### Documenttekst
--
ECLI:NL:RBARN:2007:BB4733
Rechtbank Arnhem
- Wraking
- M.C.G.J. van Well
- P.A. Huidekoper
- J.C.E. Ackermans-Wijn
- Rechtspraak.nl
Wraking van de rechter in een strafzaak wegens vermeende vooringenomenheid
In deze zaak heeft verzoeker, wonende te Barneveld, op 6 juli 2007 een wrakingsverzoek ingediend tegen mr. [naam], de politierechter in zijn strafzaak. Verzoeker stelt dat mr. [naam] vooringenomenheid jegens hem heeft getoond tijdens de behandeling van zijn zaak. Hij verwijst naar verschillende opmerkingen en vragen die mr. [naam] tijdens de zitting heeft gesteld, die volgens verzoeker de indruk wekten dat de rechter al een oordeel had gevormd over de feiten en dat hij verzoeker niet geloofde. Verzoeker voert aan dat mr. [naam] ten onrechte conclusies heeft getrokken uit zijn verklaringen en dat zijn vragen suggestief waren, wat de objectieve vrees voor partijdigheid zou rechtvaardigen. De rechtbank heeft de wrakingsprocedure beoordeeld aan de hand van artikel 512 van het Wetboek van Strafvordering, dat vereist dat er feiten of omstandigheden zijn die de onpartijdigheid van de rechter in twijfel trekken. De rechtbank concludeert dat de door verzoeker aangevoerde gronden niet voldoende zijn om aan te nemen dat mr. [naam] partijdig was. De opmerkingen van de rechter werden niet als vooringenomen beschouwd, en de rechtbank oordeelt dat verzoeker niet heeft aangetoond dat er sprake was van een objectief gerechtvaardigde vrees voor partijdigheid. De rechtbank wijst het verzoek tot wraking af.
--
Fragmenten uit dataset
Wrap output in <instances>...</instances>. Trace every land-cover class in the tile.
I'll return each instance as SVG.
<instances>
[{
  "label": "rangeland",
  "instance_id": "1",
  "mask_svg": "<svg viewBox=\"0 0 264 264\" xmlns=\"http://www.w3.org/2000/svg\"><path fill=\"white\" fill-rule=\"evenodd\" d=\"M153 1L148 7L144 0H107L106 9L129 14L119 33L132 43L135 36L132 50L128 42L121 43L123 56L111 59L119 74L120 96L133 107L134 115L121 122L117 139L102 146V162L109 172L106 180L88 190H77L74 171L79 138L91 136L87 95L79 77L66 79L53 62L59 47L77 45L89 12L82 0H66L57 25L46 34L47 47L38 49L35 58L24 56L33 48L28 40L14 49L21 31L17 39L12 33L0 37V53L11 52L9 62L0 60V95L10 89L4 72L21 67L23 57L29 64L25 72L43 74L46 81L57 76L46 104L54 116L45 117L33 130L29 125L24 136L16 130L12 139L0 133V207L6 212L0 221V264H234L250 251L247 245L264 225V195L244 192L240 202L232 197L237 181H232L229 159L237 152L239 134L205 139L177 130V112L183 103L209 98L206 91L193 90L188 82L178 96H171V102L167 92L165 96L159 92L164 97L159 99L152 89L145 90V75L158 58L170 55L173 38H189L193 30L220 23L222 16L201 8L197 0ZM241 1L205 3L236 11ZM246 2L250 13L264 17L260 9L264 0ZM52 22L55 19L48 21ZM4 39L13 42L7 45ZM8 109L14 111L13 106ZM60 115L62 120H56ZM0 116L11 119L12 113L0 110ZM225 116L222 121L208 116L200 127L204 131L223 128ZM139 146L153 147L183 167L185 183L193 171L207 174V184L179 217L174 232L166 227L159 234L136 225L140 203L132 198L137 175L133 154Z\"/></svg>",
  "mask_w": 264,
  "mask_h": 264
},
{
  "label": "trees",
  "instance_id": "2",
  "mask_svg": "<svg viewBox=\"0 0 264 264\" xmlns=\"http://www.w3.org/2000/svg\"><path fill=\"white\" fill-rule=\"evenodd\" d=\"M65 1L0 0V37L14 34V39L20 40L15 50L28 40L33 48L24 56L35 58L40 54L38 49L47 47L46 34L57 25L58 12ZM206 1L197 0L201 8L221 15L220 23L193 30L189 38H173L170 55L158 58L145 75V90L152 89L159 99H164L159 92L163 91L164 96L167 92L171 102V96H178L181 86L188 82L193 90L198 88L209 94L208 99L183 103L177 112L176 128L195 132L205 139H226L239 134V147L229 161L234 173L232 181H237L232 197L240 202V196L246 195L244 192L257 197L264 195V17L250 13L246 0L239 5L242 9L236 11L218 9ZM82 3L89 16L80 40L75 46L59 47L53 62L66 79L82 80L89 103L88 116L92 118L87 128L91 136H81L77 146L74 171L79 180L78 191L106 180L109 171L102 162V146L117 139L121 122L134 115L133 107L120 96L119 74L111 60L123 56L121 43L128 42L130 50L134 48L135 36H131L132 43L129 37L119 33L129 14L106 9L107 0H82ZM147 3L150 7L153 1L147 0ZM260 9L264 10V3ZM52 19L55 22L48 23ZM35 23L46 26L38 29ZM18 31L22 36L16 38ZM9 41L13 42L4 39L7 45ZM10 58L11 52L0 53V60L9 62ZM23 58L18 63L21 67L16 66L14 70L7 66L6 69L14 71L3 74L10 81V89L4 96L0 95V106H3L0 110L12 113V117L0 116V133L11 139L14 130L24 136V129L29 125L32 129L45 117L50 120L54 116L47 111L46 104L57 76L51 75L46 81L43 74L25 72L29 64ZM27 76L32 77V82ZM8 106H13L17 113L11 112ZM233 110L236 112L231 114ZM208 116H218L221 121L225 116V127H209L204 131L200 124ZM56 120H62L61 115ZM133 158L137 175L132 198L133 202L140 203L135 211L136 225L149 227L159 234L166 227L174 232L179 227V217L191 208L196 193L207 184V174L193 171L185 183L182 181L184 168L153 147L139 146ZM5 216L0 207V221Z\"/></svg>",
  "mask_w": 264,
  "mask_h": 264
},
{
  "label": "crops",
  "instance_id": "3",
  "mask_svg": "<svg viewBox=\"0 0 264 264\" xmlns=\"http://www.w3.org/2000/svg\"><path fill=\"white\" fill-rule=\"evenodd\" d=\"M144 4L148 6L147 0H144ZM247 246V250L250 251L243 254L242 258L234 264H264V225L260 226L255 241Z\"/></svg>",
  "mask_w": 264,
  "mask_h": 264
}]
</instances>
--
### Opdracht
Beantwoord aan de hand van de uitspraak over de wraking deze vragen:
(a) Op welke datum werd het wrakingsverzoek ingediend?
(b) Aan de hand van welk wetsartikel beoordeelde de rechtbank de wrakingsprocedure?
(c) Hoe besliste de rechtbank over het verzoek?

### Uitkomst
(a) Op 6 juli 2007.
(b) Artikel 512 van het Wetboek van Strafvordering.
(c) De rechtbank wees het verzoek tot wraking af.